* PROBLEM TO SOLVE: Report each line of the records where "Copy" occurs.

* DATASET RECORDS:
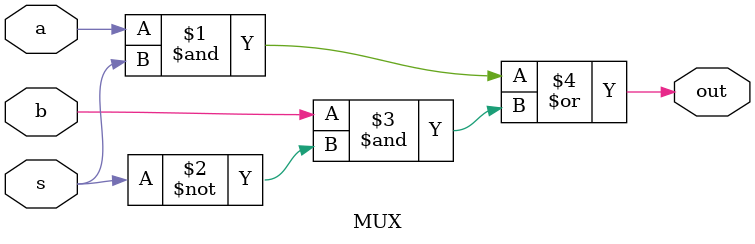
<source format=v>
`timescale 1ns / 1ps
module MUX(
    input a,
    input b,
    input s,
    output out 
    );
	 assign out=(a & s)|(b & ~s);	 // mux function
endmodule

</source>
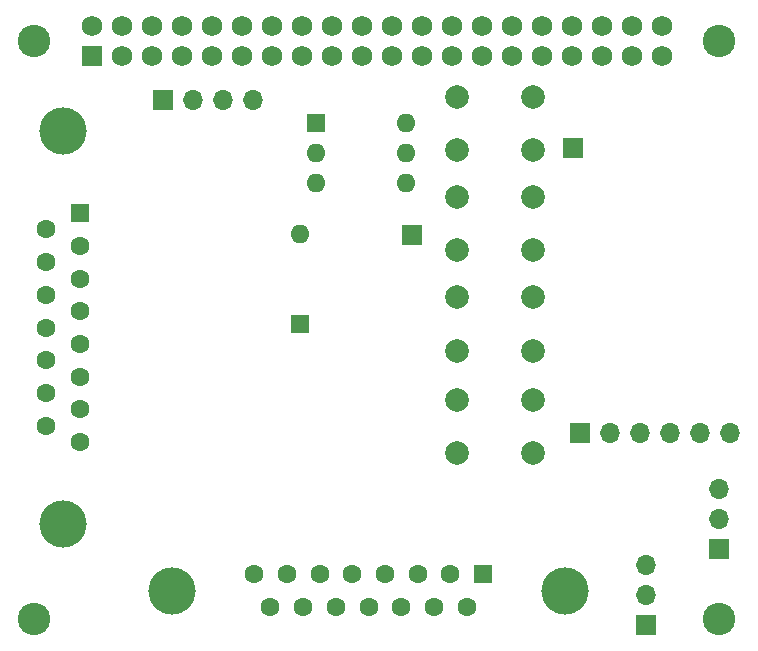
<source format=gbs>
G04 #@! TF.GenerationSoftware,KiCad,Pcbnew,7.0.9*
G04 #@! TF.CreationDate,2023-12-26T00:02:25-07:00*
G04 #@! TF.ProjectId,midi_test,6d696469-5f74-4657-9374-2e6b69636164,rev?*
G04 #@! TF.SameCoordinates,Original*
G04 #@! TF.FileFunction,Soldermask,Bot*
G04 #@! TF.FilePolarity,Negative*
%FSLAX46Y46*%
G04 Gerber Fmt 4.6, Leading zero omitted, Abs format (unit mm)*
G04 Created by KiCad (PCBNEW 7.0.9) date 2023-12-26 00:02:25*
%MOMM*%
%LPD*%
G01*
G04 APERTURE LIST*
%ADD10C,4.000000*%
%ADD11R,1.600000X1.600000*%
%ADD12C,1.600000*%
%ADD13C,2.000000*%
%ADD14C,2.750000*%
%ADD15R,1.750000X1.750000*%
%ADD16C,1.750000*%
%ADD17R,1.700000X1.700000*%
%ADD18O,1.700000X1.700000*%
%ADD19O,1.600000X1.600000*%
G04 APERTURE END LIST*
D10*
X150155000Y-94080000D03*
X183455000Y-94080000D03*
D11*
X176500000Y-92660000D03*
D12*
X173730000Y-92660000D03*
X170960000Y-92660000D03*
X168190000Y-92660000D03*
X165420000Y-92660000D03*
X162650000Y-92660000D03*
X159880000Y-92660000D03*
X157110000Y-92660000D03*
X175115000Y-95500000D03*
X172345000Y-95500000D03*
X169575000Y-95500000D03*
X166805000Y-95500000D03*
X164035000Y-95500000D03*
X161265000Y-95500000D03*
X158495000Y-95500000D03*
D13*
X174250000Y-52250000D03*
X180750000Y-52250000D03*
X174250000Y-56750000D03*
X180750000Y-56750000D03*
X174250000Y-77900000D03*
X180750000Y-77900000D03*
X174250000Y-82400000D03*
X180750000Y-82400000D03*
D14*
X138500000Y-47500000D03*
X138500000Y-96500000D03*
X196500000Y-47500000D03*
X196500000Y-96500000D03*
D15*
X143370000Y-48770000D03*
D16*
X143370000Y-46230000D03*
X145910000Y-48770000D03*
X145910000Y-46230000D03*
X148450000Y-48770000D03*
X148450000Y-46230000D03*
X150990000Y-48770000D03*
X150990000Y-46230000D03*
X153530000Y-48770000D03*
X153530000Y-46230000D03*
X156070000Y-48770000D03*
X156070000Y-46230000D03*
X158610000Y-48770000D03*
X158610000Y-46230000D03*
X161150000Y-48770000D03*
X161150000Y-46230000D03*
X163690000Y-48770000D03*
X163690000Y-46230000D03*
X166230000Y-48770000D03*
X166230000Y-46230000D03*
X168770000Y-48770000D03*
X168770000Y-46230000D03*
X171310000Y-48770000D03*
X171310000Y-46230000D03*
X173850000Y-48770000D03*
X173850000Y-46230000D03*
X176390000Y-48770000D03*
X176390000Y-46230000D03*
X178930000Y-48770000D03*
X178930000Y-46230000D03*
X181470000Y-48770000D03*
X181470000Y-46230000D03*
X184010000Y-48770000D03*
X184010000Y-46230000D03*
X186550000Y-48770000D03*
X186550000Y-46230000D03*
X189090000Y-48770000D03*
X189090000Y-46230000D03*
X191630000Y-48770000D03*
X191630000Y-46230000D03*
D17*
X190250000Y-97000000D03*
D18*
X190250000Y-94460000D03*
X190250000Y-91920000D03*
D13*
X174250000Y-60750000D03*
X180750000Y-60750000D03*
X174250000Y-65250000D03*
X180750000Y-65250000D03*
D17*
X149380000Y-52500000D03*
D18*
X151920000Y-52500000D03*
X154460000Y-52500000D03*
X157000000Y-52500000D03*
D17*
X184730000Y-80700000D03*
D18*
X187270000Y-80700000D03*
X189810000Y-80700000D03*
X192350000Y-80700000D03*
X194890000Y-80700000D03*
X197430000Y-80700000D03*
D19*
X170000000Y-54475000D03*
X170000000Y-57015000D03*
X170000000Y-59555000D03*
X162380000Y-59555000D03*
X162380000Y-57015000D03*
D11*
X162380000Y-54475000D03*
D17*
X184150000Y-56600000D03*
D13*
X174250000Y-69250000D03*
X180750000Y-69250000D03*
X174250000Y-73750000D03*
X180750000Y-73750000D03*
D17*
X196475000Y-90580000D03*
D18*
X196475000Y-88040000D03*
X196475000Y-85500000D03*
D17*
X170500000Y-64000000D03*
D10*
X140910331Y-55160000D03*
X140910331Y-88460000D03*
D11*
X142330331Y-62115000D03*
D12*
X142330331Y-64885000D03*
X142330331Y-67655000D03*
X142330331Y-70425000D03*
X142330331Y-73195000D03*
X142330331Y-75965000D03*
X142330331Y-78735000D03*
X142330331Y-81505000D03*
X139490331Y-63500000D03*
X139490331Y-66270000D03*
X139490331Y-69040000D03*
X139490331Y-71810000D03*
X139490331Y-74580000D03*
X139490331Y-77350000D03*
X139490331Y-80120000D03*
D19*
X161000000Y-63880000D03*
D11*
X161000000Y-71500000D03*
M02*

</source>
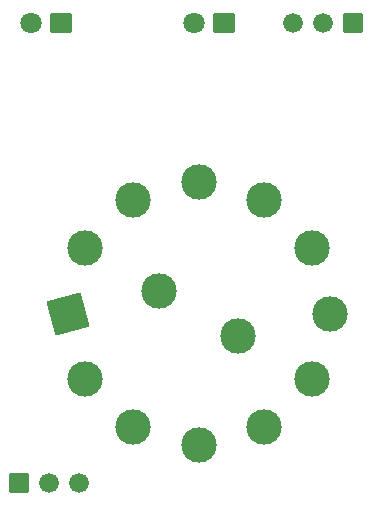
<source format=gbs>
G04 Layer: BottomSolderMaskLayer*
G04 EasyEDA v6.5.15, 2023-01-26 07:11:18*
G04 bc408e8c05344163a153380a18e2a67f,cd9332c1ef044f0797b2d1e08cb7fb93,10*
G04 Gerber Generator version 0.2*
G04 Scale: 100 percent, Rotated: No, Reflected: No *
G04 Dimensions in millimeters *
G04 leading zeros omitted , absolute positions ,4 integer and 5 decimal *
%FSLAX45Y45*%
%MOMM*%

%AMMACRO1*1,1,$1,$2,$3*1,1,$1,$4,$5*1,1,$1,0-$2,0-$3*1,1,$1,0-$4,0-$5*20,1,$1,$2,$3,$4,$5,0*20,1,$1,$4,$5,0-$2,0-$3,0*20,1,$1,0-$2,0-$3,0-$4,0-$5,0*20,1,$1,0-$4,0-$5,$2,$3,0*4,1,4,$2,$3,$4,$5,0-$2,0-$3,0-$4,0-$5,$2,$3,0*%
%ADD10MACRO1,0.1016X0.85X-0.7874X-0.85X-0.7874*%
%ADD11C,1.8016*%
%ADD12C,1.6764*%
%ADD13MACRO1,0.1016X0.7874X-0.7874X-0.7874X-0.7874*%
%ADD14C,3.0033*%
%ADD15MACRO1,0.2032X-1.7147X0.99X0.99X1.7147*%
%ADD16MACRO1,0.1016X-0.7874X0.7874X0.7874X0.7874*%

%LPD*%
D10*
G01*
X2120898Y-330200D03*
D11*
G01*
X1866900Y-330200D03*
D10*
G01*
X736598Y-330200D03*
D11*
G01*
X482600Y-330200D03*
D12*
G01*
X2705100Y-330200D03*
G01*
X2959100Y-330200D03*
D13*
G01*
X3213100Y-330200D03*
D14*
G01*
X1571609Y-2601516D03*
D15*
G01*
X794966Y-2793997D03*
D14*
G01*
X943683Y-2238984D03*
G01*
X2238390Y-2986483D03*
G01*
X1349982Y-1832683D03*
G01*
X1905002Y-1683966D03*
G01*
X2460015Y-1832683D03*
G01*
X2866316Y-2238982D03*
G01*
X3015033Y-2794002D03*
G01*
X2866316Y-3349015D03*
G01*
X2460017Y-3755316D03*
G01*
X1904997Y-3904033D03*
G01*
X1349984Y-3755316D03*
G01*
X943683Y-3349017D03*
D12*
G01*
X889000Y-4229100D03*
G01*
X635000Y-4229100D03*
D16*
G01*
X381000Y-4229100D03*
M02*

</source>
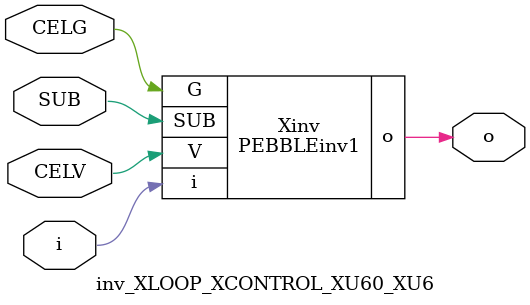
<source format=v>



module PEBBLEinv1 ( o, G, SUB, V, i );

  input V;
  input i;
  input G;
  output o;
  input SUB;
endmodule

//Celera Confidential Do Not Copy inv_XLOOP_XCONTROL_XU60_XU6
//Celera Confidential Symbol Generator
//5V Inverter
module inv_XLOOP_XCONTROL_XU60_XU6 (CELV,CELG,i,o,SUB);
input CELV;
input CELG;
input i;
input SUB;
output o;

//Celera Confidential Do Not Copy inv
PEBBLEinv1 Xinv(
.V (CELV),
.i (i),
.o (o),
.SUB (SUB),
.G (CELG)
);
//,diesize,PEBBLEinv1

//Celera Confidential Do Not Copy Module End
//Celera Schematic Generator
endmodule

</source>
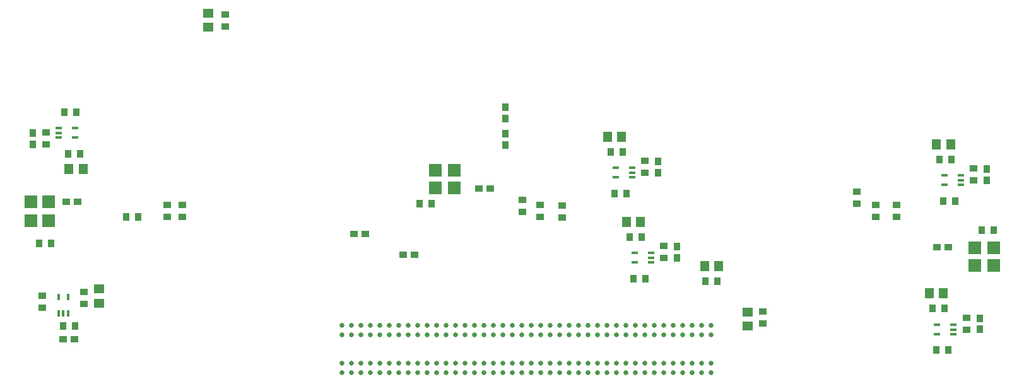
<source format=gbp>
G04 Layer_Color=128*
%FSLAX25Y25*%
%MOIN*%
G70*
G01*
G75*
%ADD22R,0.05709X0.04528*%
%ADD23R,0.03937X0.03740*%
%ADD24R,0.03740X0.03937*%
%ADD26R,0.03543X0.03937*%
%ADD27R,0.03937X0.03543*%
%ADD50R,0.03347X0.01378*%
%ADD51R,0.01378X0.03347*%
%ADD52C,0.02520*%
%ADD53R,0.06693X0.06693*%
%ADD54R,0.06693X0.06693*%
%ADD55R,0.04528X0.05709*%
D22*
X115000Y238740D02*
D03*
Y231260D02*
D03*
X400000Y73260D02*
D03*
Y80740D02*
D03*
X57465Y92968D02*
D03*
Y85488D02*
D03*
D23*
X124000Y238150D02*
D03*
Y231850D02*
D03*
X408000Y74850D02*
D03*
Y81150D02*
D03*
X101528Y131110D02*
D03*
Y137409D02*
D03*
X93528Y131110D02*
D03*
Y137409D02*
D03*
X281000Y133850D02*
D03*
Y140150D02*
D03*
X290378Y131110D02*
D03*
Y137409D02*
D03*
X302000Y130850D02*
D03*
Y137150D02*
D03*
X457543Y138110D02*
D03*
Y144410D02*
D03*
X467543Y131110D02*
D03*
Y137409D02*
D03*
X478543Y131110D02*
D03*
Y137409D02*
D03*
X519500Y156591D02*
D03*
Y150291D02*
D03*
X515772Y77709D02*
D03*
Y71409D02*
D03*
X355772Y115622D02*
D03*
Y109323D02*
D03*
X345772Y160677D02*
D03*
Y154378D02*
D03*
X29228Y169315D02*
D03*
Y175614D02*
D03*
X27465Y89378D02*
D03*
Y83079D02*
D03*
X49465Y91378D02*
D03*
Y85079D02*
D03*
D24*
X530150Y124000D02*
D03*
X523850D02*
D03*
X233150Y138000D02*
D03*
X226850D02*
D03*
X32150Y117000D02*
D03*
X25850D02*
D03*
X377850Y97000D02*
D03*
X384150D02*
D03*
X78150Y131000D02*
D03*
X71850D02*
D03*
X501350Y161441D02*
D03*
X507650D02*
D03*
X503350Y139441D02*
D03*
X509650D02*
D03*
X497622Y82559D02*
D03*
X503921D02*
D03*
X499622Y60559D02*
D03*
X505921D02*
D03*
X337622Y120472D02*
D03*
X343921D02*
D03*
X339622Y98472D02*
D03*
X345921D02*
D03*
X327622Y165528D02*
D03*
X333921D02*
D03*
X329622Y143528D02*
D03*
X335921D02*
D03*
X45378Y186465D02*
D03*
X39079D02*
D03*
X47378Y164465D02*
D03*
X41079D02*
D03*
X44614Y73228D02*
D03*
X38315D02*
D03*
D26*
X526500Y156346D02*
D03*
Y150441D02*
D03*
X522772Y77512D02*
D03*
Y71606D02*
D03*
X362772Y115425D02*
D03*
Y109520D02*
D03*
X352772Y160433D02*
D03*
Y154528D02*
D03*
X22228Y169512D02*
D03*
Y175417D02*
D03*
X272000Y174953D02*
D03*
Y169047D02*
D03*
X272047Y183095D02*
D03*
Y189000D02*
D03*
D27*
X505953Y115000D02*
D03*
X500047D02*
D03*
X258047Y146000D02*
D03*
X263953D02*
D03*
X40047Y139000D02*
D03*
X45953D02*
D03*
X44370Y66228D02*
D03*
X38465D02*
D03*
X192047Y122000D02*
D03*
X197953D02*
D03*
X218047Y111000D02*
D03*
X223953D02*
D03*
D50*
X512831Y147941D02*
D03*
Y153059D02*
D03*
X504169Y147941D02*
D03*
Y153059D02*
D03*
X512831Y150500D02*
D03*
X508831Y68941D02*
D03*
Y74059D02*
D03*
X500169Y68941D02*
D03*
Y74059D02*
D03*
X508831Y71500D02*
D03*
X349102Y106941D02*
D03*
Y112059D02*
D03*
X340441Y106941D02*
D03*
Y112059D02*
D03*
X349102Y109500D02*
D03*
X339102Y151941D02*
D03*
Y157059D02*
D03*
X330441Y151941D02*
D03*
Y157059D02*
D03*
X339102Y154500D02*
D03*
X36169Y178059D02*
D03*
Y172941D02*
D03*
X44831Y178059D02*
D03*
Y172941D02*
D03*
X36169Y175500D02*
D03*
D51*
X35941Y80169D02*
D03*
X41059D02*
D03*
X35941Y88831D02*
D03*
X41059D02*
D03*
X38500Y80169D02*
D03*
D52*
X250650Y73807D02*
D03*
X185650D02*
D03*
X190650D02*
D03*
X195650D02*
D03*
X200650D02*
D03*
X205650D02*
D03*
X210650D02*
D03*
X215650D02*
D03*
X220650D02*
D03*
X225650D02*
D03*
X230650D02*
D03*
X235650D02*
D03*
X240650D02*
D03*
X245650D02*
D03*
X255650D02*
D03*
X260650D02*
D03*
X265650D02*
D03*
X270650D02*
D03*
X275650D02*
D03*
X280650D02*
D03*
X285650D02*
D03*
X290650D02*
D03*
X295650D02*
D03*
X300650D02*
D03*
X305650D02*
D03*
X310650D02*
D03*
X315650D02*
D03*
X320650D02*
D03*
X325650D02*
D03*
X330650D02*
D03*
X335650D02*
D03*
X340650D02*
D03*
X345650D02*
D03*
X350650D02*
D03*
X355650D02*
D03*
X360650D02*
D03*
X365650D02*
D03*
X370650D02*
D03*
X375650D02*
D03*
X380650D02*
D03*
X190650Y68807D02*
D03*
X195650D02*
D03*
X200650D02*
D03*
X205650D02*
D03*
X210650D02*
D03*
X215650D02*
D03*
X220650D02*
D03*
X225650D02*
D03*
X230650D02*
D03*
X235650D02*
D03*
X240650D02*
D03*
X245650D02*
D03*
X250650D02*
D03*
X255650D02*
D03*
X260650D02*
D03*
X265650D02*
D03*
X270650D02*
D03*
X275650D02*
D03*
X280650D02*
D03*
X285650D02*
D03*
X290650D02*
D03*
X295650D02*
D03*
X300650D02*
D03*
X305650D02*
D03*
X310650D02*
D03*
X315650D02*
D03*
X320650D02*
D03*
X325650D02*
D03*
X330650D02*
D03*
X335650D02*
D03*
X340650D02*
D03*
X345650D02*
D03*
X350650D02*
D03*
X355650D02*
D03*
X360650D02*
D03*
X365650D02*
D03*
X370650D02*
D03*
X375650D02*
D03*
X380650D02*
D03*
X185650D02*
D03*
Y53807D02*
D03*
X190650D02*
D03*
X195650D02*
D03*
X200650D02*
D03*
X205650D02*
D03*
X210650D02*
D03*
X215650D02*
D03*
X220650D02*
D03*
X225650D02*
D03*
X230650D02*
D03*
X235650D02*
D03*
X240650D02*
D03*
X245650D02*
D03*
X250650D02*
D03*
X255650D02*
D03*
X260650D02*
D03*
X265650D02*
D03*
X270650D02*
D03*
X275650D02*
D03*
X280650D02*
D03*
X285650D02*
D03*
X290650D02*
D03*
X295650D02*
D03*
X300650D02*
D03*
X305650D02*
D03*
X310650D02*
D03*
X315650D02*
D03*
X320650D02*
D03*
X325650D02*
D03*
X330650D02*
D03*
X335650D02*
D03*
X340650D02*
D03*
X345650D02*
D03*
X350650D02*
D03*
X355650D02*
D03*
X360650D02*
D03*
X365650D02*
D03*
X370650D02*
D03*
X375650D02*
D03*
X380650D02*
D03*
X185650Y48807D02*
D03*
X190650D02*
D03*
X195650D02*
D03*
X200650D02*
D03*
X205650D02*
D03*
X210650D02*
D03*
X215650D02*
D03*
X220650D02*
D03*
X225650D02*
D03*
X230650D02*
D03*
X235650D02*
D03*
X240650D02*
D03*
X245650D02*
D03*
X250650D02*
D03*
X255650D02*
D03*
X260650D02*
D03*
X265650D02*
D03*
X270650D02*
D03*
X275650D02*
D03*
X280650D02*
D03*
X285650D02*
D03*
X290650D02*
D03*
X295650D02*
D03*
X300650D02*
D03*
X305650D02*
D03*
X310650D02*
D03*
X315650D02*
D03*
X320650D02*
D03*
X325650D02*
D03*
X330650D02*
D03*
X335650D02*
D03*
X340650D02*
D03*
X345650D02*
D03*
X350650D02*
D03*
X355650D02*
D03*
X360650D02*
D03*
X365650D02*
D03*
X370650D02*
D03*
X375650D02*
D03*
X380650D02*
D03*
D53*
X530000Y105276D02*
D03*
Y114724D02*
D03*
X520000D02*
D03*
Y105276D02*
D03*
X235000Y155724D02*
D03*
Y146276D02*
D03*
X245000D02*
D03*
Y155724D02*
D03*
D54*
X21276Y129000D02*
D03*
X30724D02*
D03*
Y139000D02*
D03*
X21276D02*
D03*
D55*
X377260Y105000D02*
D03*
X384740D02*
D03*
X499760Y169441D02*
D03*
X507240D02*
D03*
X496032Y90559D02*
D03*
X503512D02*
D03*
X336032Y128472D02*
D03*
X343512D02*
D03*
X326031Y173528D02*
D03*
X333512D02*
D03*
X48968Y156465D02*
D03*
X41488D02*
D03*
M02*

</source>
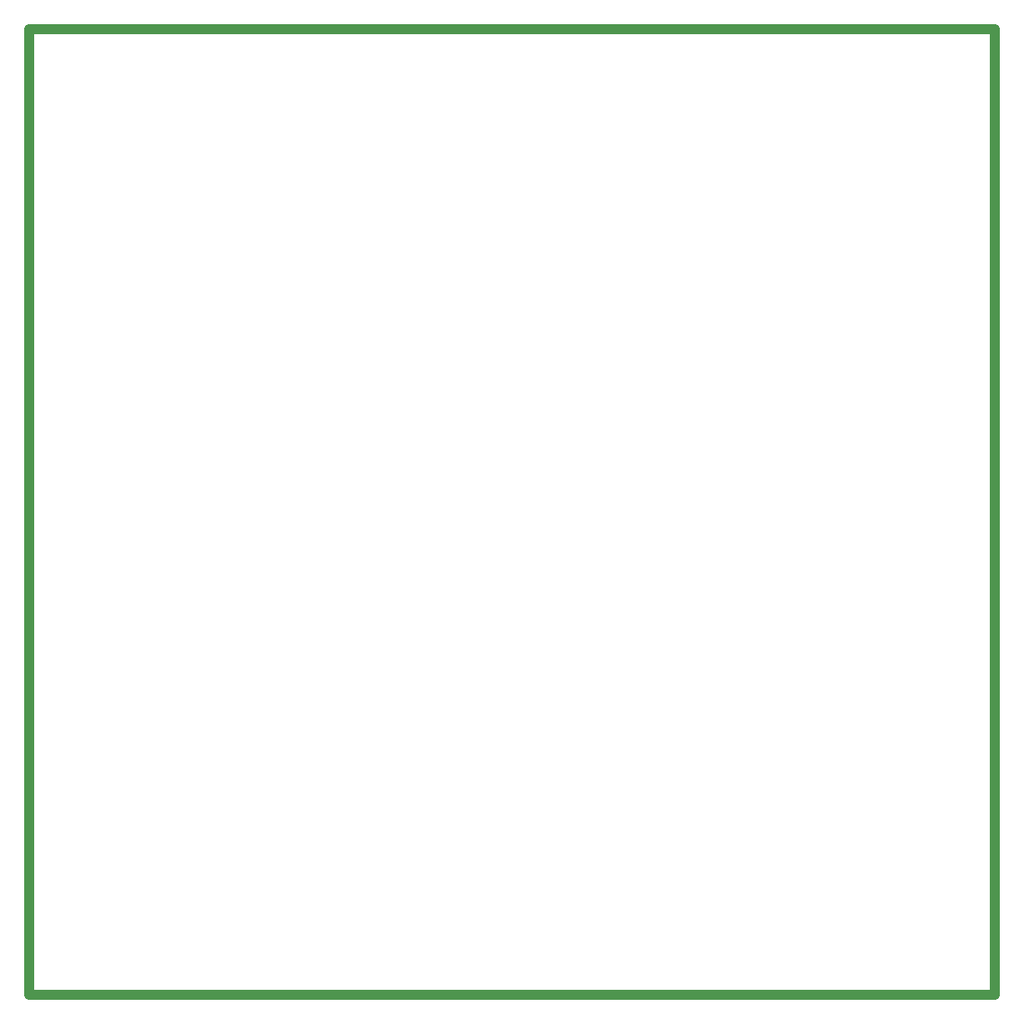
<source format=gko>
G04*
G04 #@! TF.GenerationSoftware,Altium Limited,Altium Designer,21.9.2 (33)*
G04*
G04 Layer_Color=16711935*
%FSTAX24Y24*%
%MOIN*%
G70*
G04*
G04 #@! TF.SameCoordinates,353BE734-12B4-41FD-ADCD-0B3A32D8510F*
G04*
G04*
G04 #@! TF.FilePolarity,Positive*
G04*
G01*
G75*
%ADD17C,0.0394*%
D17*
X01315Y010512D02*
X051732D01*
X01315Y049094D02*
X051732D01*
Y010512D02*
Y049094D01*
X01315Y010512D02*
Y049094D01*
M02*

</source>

* THE COMPLETED TASK:
//Celera Confidential Do Not Copy inv_XLOOP_XCONTROL_XU60_XU6
//Celera Confidential Do Not Copy inv
//Celera Confidential Do Not Copy Module End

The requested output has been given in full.